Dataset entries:
════════

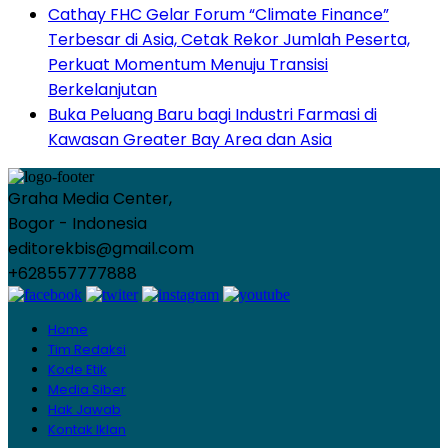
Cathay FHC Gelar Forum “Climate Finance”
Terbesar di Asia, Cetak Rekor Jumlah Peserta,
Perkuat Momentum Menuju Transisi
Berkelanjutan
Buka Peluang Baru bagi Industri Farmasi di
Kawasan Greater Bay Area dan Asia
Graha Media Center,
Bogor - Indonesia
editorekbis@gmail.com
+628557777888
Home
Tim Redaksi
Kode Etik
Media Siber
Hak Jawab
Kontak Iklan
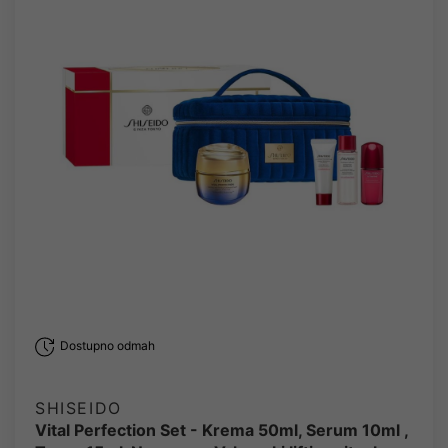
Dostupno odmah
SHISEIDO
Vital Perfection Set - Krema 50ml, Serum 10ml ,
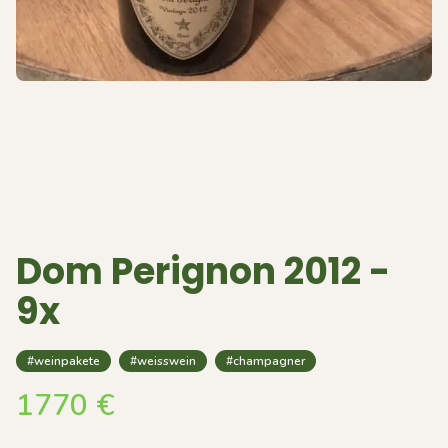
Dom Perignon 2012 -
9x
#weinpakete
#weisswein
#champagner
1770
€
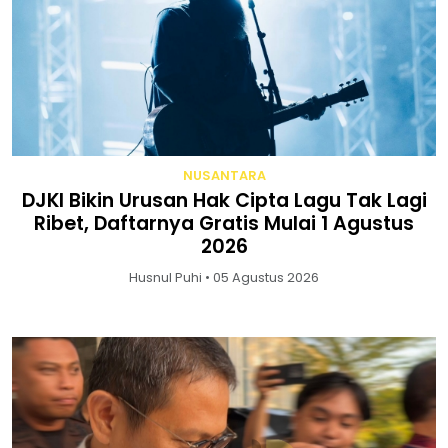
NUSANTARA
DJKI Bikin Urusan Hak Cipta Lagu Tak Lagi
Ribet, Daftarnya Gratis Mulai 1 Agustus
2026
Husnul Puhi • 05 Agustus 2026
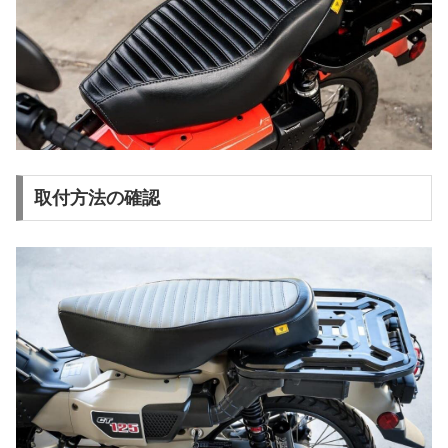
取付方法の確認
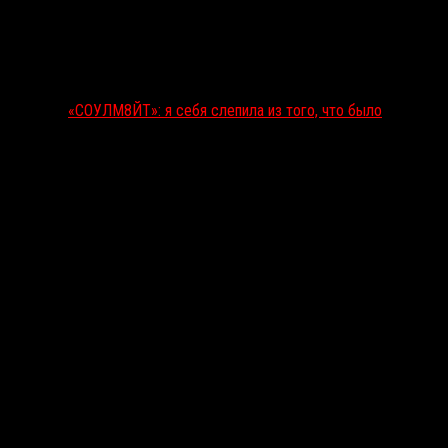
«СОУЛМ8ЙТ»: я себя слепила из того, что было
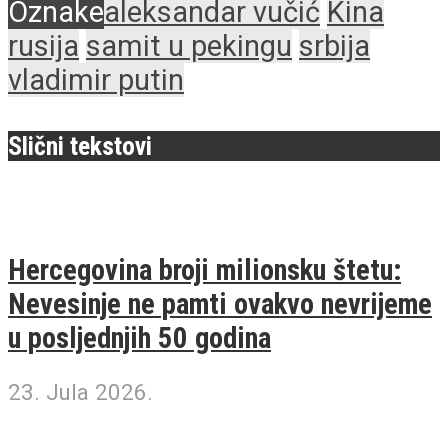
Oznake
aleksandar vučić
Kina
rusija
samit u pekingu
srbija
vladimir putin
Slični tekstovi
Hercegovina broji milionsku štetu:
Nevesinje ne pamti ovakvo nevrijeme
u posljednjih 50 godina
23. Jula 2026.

════════

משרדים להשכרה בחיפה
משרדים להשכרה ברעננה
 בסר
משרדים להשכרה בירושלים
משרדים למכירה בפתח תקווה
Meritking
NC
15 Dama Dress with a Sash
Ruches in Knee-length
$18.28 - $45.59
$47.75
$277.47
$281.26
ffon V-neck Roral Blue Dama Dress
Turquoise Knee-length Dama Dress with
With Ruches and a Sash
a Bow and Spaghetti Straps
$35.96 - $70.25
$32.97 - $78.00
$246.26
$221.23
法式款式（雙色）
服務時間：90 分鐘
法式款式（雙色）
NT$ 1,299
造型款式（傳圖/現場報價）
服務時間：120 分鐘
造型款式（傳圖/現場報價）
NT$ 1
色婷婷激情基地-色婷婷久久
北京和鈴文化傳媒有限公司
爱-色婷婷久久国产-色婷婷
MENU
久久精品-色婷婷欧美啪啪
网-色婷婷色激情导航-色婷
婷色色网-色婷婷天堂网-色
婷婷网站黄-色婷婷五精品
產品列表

════════

◆ **Request**: Wherever a line above contains the string "Asia", copy that line.

◆ **Task result**:
Terbesar di Asia, Cetak Rekor Jumlah Peserta,
Kawasan Greater Bay Area dan Asia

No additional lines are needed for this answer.